To coax the material into forming single crystals, Shrout and Park tried varying its composition. They settled on a couple of different mixtures, such as a combination of lead, zinc, and niobium spiked with varying amounts of lead-titanate (PT). The researchers found that a small admixture of PT—less than 9%—yielded materials that not only grew into single crystals, but also ended up with piezoelectric abilities that are enhanced more than they expected.

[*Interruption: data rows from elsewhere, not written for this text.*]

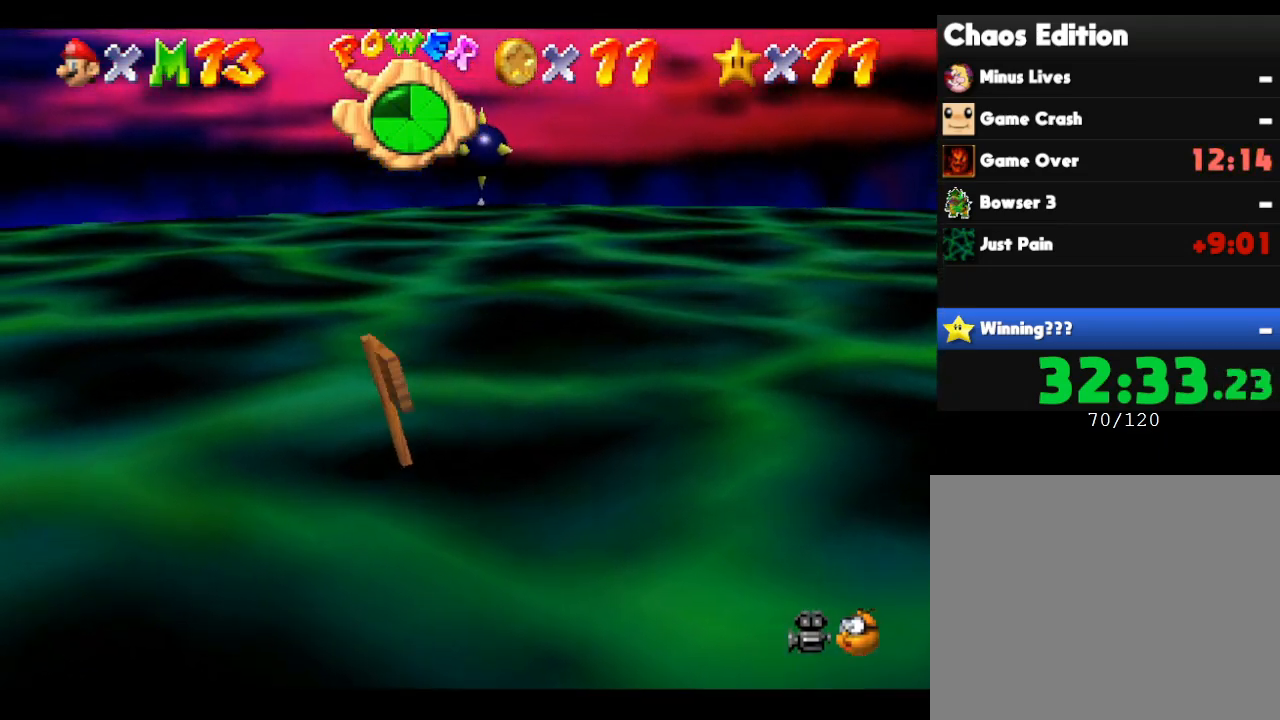
{"buttons": [], "left_stick": "up-right", "events": [[117, "left_stick", "up"], [217, "left_stick", "down-left"], [367, "left_stick", "right"], [450, "left_stick", "up-right"]]}
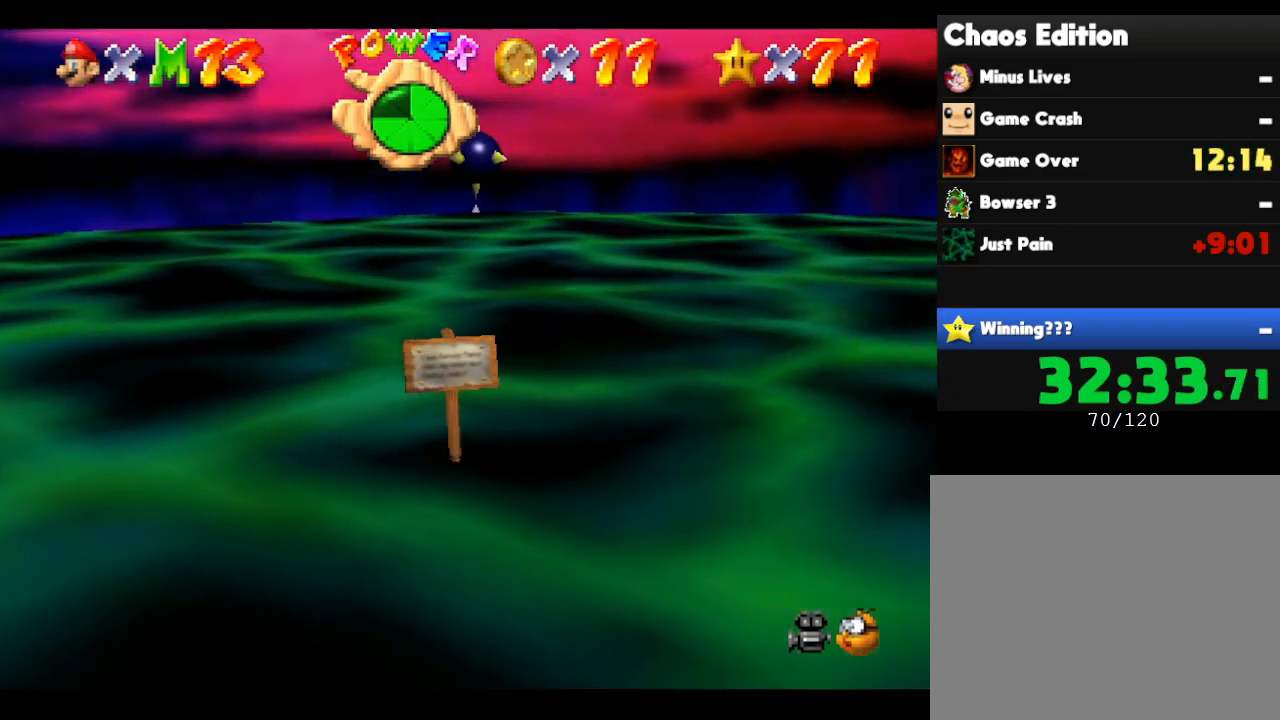
{"buttons": [], "left_stick": "down-left", "events": [[100, "left_stick", "left"], [167, "left_stick", "down"], [300, "left_stick", "right"], [383, "left_stick", "up"], [450, "left_stick", "down-left"]]}
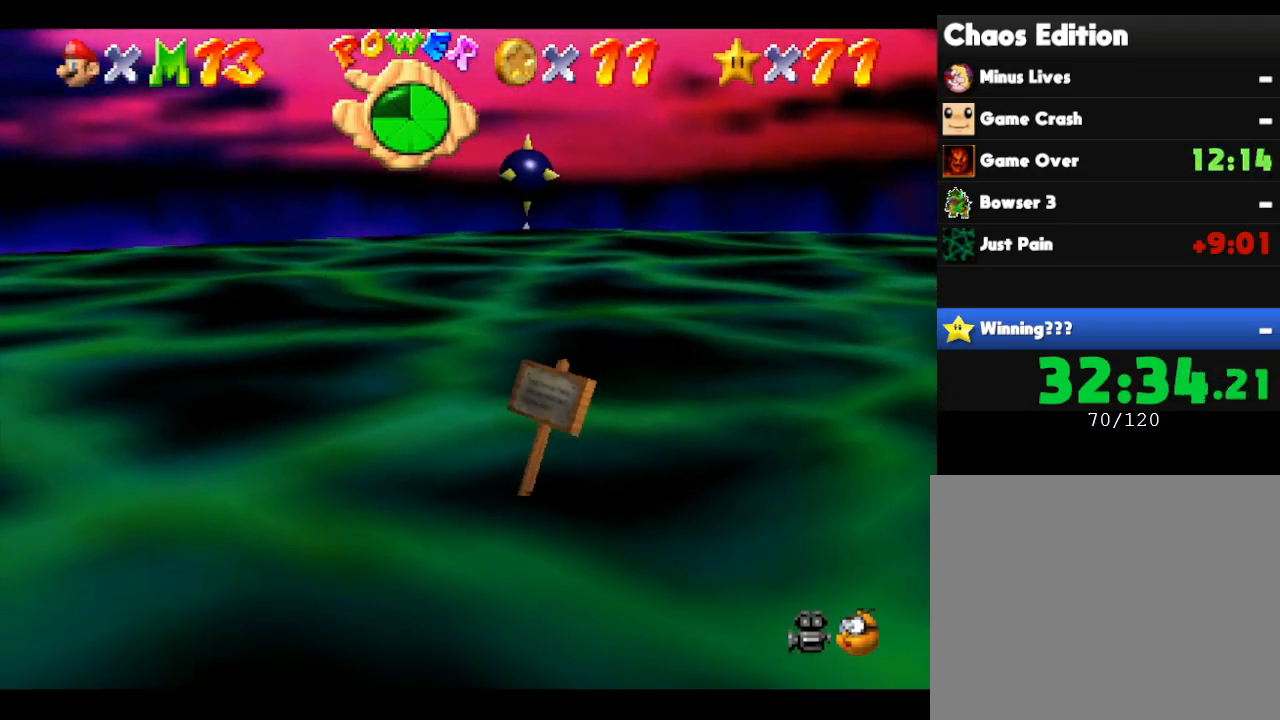
{"buttons": [], "left_stick": "up", "events": [[50, "left_stick", "right"], [200, "left_stick", "left"], [267, "left_stick", "down"], [333, "left_stick", "right"], [433, "left_stick", "up"]]}
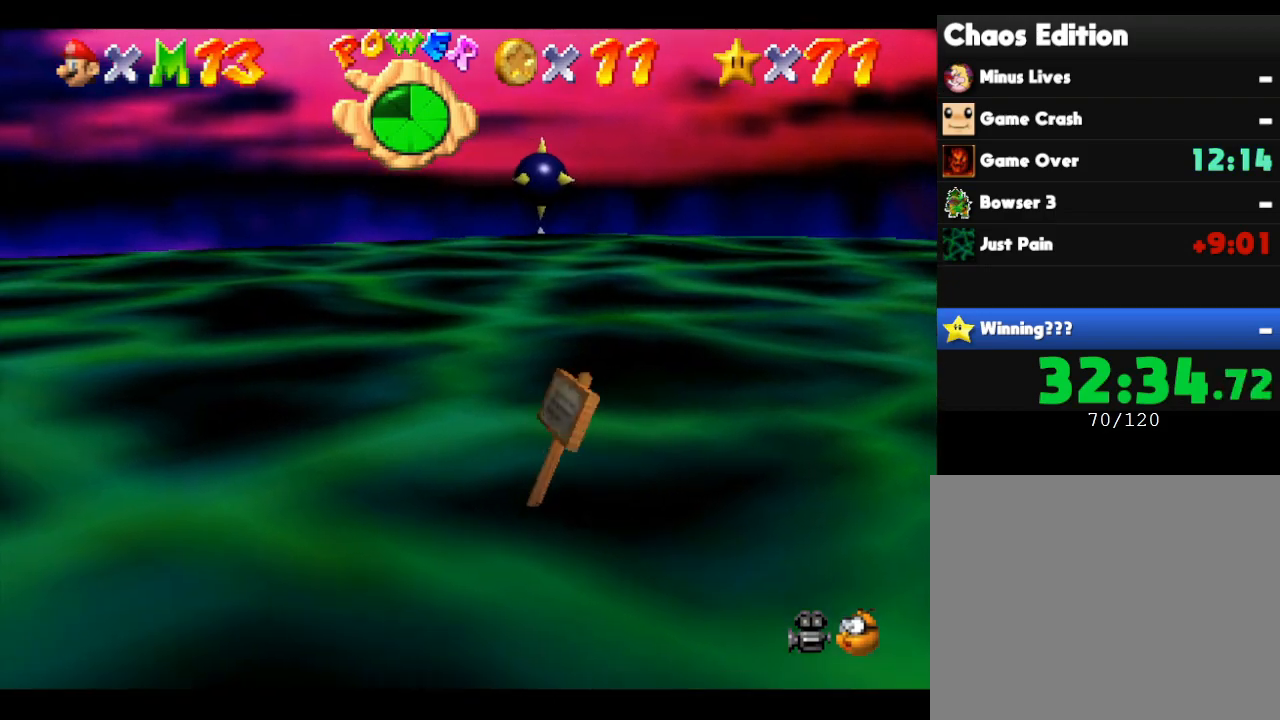
{"buttons": [], "left_stick": "center", "events": [[50, "B", "down"], [133, "B", "up"], [133, "left_stick", "center"]]}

Just why that is, “we still don't know for sure,” says Shrout. But he and Park believe that at least part of the enhancement is due to the fact that an electric field applied to the new materials does more than just shift a few atoms around in the unit cell, as in PZT: “We think it causes the whole crystalline lattice structure to change from one form to another,” says Shrout. The changed crystal structure, in turn, frees individual atoms to respond more strongly to the field, increasing the overall distortion of the material. Likewise, a mechanical distortion probably produces a similar lattice shift, enabling the material to generate more current than standard PZT.

Whatever the reason for the effect, it's likely to be very useful, says Robert Newnham, another piezoelectricity expert at Penn State. The new crystals will undoubtedly cost more than ceramics like PZT, says Park, because growing single crystals is a slow and painstaking process. But he adds that he and Shrout are working on ways to speed it up. If they succeed, the new piezoelectric wunderkinds could grow up to live expansive lives indeed.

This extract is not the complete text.